In most of the US, a cafeteria is a restaurant in which the customer walks past various display cases and bain-maries or steam tables, gathering food on a reusable tray and paying a cashier.

These cafeterias are frequently found in public school dining halls. (When the room is dual-purpose, it may also be called a cafetorium.)

The same kind of arrangement is also found, albeit rarely, outside of schools. A few hundred Piccadilly Cafeterias in the American Southeast still offer cafeteria-style dining, according to piccadilly.com. When I was younger, going to "The Pick" at the mall on Friday night was a wonderful treat. Their macaroni and cheese, broccoli and okra were all so good! Yet here I am an adult, by many indicators, and I haven't been to the Piccadilly just a mile or two away from home. I guess it's family that makes the difference.


In Miami (and probably in Cuba, and possibly in other parts of Latin America), a cafetería (cah-feh-teh-REE-ah) is something else entirely. These are the jewels of Miami: small shops with a countertop accessible from the sidewalk where you can buy a jigger of cafe Cubano, the thick sweet Cuban coffee that makes crack look like chewing gum.

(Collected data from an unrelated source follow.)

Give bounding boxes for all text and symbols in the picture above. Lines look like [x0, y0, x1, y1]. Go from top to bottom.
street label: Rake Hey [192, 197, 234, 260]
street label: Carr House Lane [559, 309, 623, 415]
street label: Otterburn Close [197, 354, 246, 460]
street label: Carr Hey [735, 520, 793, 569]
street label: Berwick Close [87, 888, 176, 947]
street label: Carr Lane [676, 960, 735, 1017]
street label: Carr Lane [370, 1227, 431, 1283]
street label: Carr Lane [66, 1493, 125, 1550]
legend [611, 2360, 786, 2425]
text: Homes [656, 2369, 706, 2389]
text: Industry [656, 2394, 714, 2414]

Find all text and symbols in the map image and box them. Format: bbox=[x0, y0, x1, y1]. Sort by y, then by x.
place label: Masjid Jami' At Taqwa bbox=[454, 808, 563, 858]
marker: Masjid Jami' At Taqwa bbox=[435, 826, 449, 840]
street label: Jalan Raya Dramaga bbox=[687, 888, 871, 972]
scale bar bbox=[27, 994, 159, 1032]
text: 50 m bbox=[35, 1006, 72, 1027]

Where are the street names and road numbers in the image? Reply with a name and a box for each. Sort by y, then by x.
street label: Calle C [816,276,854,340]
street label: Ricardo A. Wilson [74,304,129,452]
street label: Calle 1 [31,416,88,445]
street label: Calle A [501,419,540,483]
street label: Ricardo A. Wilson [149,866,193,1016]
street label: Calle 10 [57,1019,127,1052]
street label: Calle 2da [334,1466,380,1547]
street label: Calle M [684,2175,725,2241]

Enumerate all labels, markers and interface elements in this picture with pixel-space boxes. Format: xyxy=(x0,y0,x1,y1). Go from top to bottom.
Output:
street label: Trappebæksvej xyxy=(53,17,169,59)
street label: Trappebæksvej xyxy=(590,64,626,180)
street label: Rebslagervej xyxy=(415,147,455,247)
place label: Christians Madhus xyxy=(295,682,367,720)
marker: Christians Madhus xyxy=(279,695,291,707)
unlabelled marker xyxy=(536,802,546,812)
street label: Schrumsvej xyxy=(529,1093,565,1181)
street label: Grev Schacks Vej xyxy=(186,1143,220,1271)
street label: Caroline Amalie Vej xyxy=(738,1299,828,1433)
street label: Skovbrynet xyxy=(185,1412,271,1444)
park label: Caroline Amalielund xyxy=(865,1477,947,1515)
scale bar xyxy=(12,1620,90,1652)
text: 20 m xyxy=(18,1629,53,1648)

Accompany your cafecito (little coffee) with a guava pastry or a croquette or buttered toast, and you'll have enjoyed a tasty hot breakfast for a dollar or two. You can recognize a cafetería from a quarter-mile away not only by its architecture (a countertop protruding from inside a streetside shop, standing room only) but also by the bright orange Igloo of cold water, with its stack of conical cups, waiting to soften the blow of a Cuban coffee.